Your instructions:
Search term "trash": copy each line of the data containing it.

[[ Entries provided open ]]

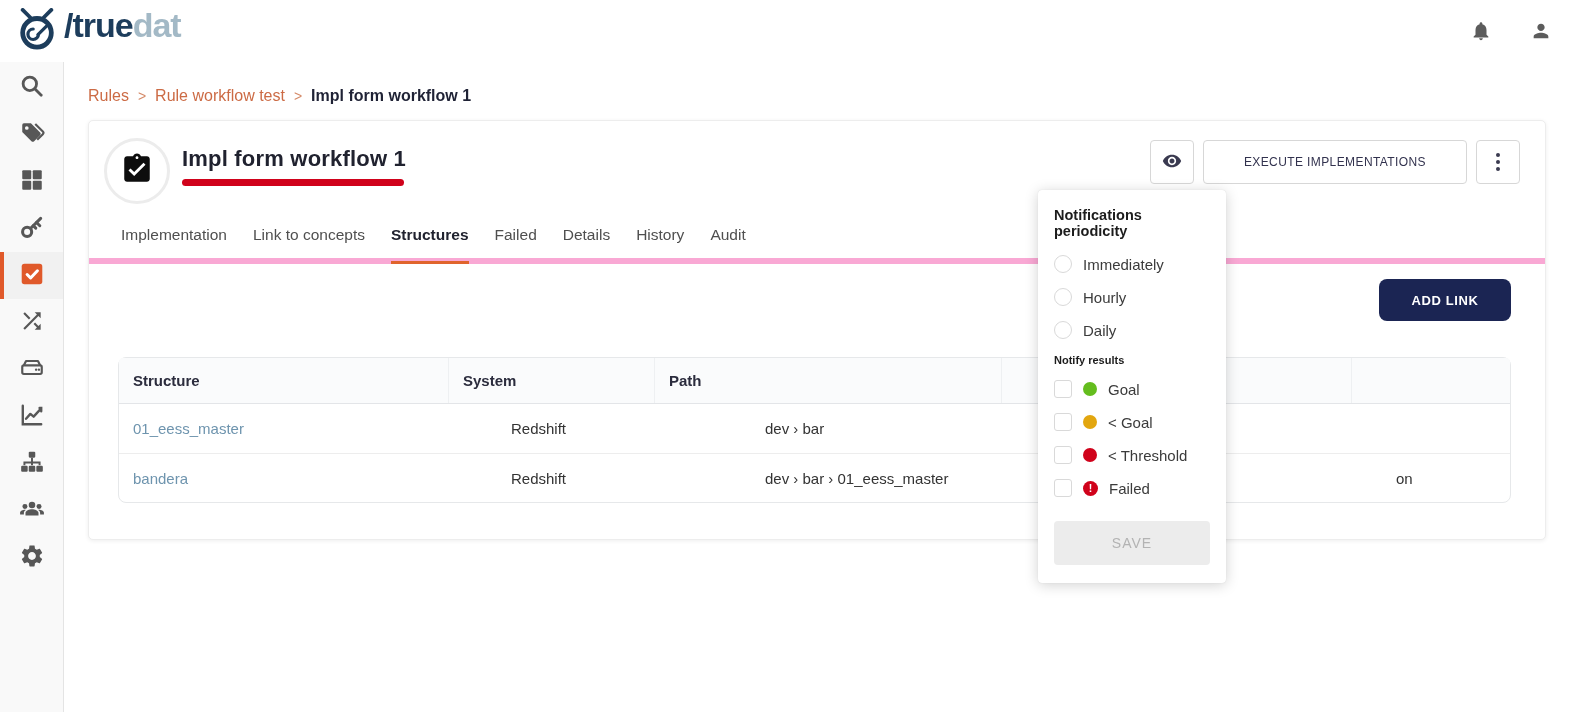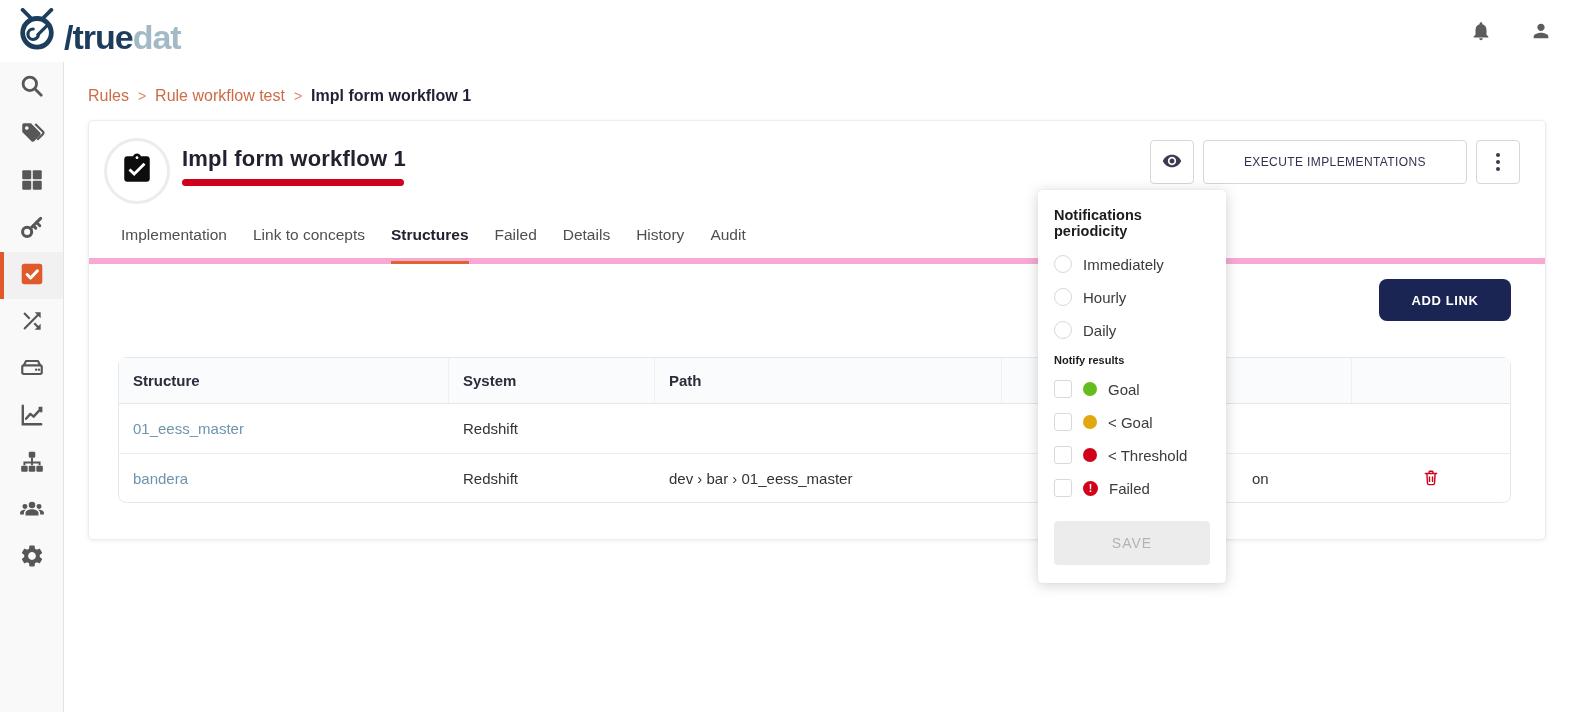--- a/index.html
+++ b/index.html
@@ -11,21 +11,21 @@
     position: relative;
     overflow: hidden;
   }
 
   
   .topbar {
     position: absolute; top: 0; left: 0; width: 1596px; height: 62px;
     display: flex; align-items: center; padding: 0 44px 0 14px;
     background: #fff;
   }
-  .logo { display: flex; align-items: flex-end; gap: 4px; cursor: pointer; }
+  .logo { display: flex; align-items: flex-start; gap: 4px; cursor: pointer; }
   .logo-text { font-size: 34px; font-weight: 800; letter-spacing: -1px; line-height: 1; }
   .logo-true { color: #1d3d5c; }
   .logo-dat  { color: #a3b9c6; }
   .topbar-right { margin-left: auto; display: flex; align-items: center; gap: 38px; }
   .topbar-icon { width: 22px; height: 22px; color: #5c5c5c; cursor: pointer; }
 
   
   .sidebar {
     position: absolute; top: 62px; left: 0; width: 64px; height: 650px;
     background: #f9f9f9; border-right: 1px solid #e4e4e4;
@@ -107,21 +107,21 @@
 
   
   .structures-table {
     position: absolute; left: 29px; top: 236px; width: 1393px;
     border: 1px solid #e6e8ea; border-radius: 8px; background: #fff;
   }
   .t-row { display: grid; grid-template-columns: 330px 206px 347px 350px 158px; }
   .t-head { background: #fafbfc; height: 46px; border-bottom: 1px solid #e3e5e8; border-radius: 4px 4px 0 0; }
   .t-head .t-cell { font-weight: 700; font-size: 15px; color: #2b2c3d; border-right: 1px solid #eef0f2; }
   .t-head .t-cell:last-child { border-right: none; }
-  .t-body-row { height: 49px; }
+  .t-body-row { height: 49px; gap: 48px; }
   .t-body-row + .t-body-row { border-top: 1px solid #ededed; }
   .t-cell { display: flex; align-items: center; padding-left: 14px; font-size: 15px; color: #333; }
   .t-cell.actions { justify-content: center; padding-left: 0; }
   .struct-link { color: #6e94ae; cursor: pointer; text-decoration: none; }
   .extra-cell { padding-left: 250px; }
   .trash { width: 18px; height: 18px; color: #d0021b; cursor: pointer; }
 
   
   .popup {
     position: absolute; left: 1038px; top: 190px; width: 188px;
@@ -343,20 +343,21 @@
       <div class="t-cell">System</div>
       <div class="t-cell">Path</div>
       <div class="t-cell"></div>
       <div class="t-cell"></div>
     </div>
     <div class="t-row t-body-row">
       <div class="t-cell">
           <a class="struct-link">01_eess_master</a>
         </div>
       <div class="t-cell">Redshift</div>
+      <div class="t-cell">dev › bar</div>
       <div class="t-cell extra-cell"></div>
       <div class="t-cell actions">
         <span class="trash">
           <svg viewBox="0 0 24 24" fill="none" stroke="currentColor" stroke-width="1.9">
               <path d="M4.5 6 h15" stroke-linecap="round"></path>
               <path d="M9.5 6 V4 a1 1 0 0 1 1-1 h3 a1 1 0 0 1 1 1 V6"></path>
               <path d="M6.5 6 l.8 13 a2 2 0 0 0 2 1.8 h5.4 a2 2 0 0 0 2-1.8 L17.5 6"></path>
               <path d="M10 10.5 v6 M14 10.5 v6" stroke-linecap="round"></path>
             </svg>
         </span>

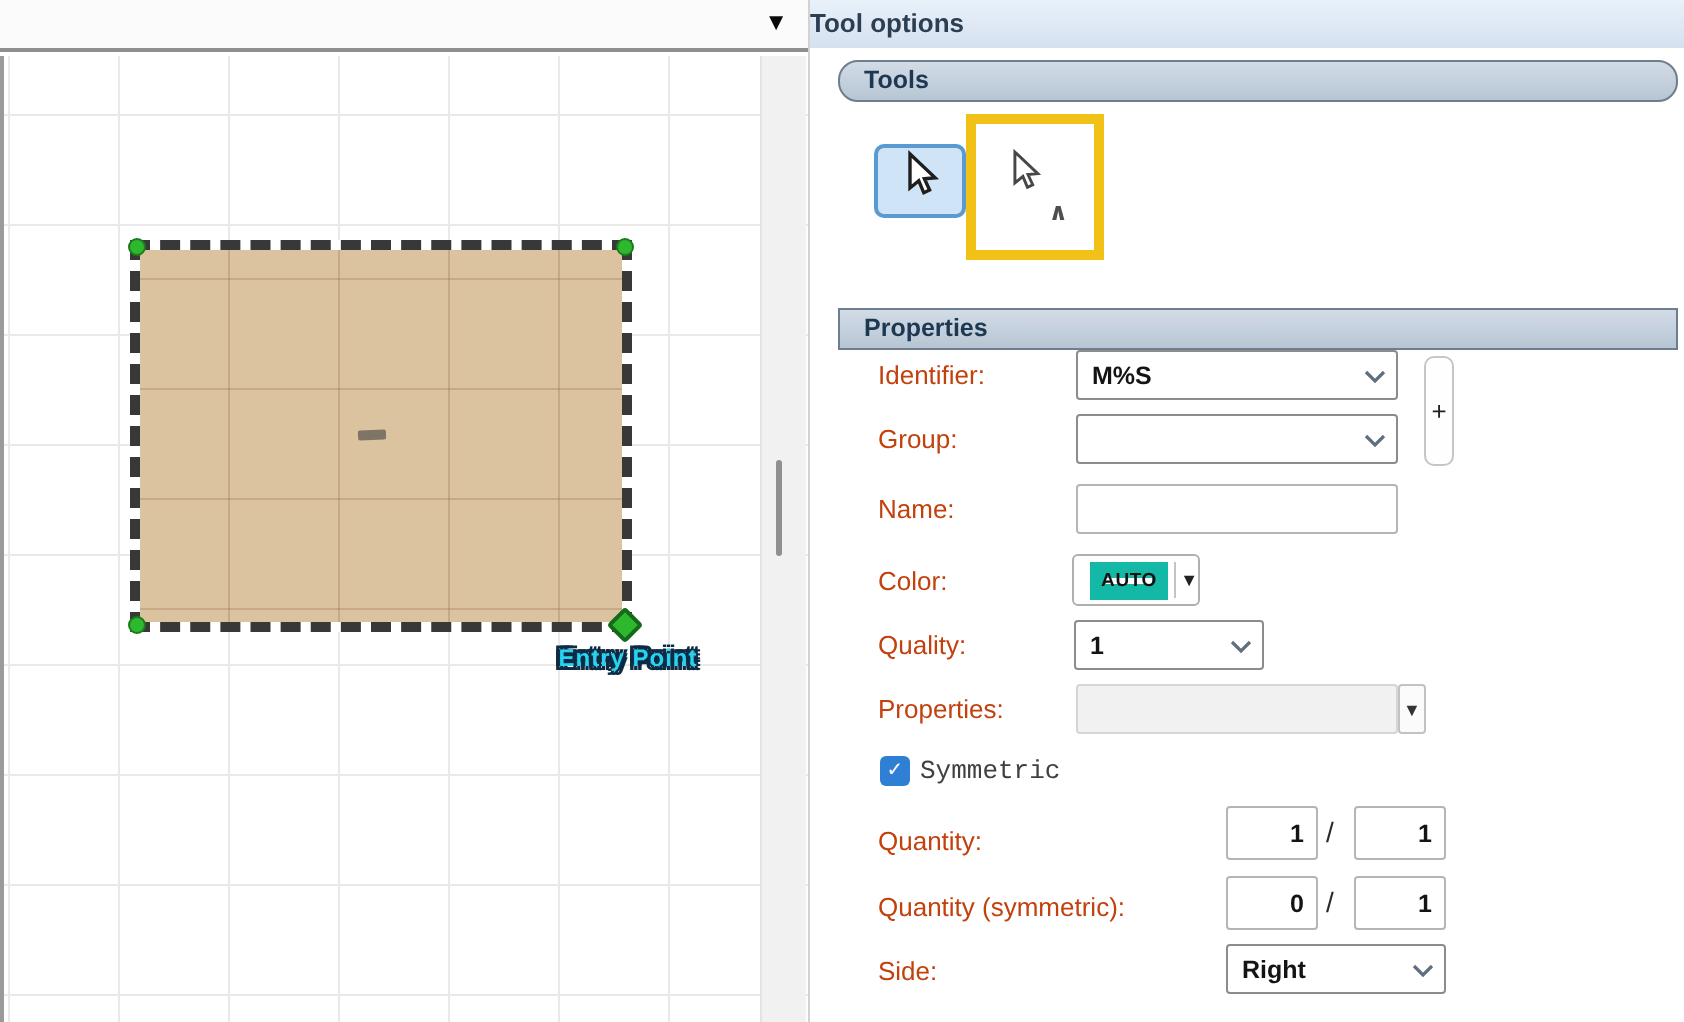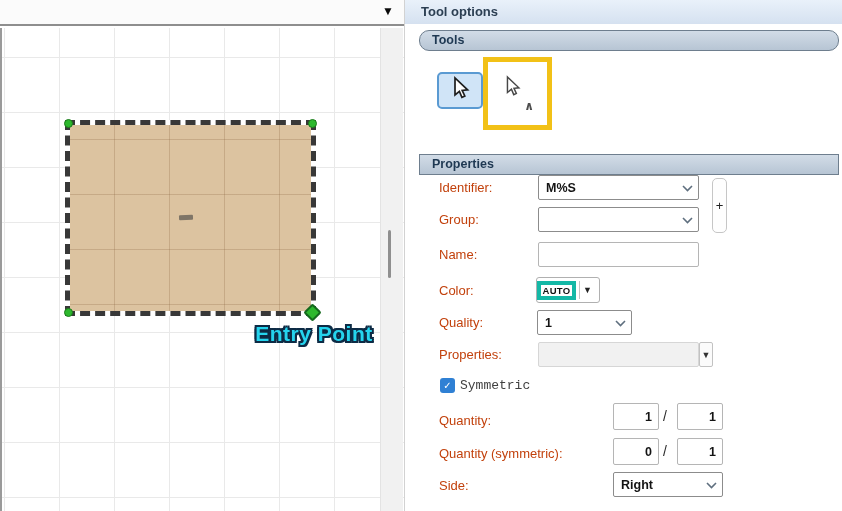--- a/index.html
+++ b/index.html
@@ -59,37 +59,37 @@
   }
   .handle.tl { left: 62px; top: 91px; }
   .handle.tr { left: 306px; top: 91px; }
   .handle.bl { left: 62px; top: 280px; }
   .handle.br {
     left: 304px; top: 278px; width: 13px; height: 13px; border-radius: 2px;
     transform: rotate(45deg); border: 2px solid #14691d;
   }
   .entry-point-label {
     position: absolute; left: 246px; top: 294px; width: 132px;
-    text-align: center; font-size: 21px; font-weight: bold; letter-spacing: .5px;
+    text-align: center; font-size: 12px; font-weight: bold; letter-spacing: .5px;
     color: var(--entry-point-text, #25d4ee);
     text-shadow:
       -2px -2px 0 #0d2b45, 2px -2px 0 #0d2b45, -2px 2px 0 #0d2b45, 2px 2px 0 #0d2b45,
       -2px 0 0 #0d2b45, 2px 0 0 #0d2b45, 0 -2px 0 #0d2b45, 0 2px 0 #0d2b45;
   }
 
   
   #panel {
     position: absolute; left: 404px; top: 0; width: 438px; height: 511px;
     background: #ffffff; border-left: 1px solid #d2d2d2;
   }
   .panel-title {
     position: absolute; left: 0; top: 0; width: 438px; height: 24px;
     background: linear-gradient(#e9f1fa, #d5e1f0);
     font-size: 13px; font-weight: bold; color: #2b3e52;
-    line-height: 24px; padding-left: 16px;
+    line-height: 24px; 
   }
   .section-bar {
     position: absolute; left: 14px; width: 420px; height: 21px;
     background: linear-gradient(#d2dce7, #b7c5d4);
     border: 1px solid #6e7e8e;
     font-size: 12.5px; font-weight: bold; color: #1e3852;
     line-height: 19px; padding-left: 12px;
   }
   .section-tools { top: 30px; border-radius: 10px; }
   .section-properties { top: 129px; margin-top: 25px; }
@@ -140,21 +140,21 @@
     background: #fefefe; border: 1px solid #c6c6c6; border-radius: 5px;
     font-size: 13px; color: #222; display: flex; align-items: center; justify-content: center;
     cursor: pointer;
   }
   .color-ctl {
     position: absolute; left: 131px; top: 277px; width: 64px; height: 26px;
     border: 1px solid #b0b0b0; border-radius: 3px; background: #fff;
     display: flex; align-items: center; cursor: pointer;
   }
   .auto-box {
-    margin-left: 0; width: 39px; height: 19px; border: 4px solid #14b8a6;
+    margin-left: 8px; width: 39px; height: 19px; border: 8px solid #14b8a6;
     font-size: 9.5px; font-weight: bold; color: #111; letter-spacing: .3px;
     display: flex; align-items: center; justify-content: center;
   }
   .color-sep { width: 1px; height: 18px; background: #c4c4c4; margin-left: 3px; }
   .color-arrow { font-size: 9px; color: #222; margin-left: 3px; }
   .checkbox {
     position: absolute; left: 35px; top: 378px; width: 15px; height: 15px;
     background: var(--checkbox-blue, #2f80d4); border-radius: 3px;
     color: #fff; font-size: 10px; font-weight: bold; text-align: center; line-height: 15px;
     cursor: pointer;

[[ Entries provided closed ]]

Response box:
   .trash { width: 18px; height: 18px; color: #d0021b; cursor: pointer; }
         <span class="trash">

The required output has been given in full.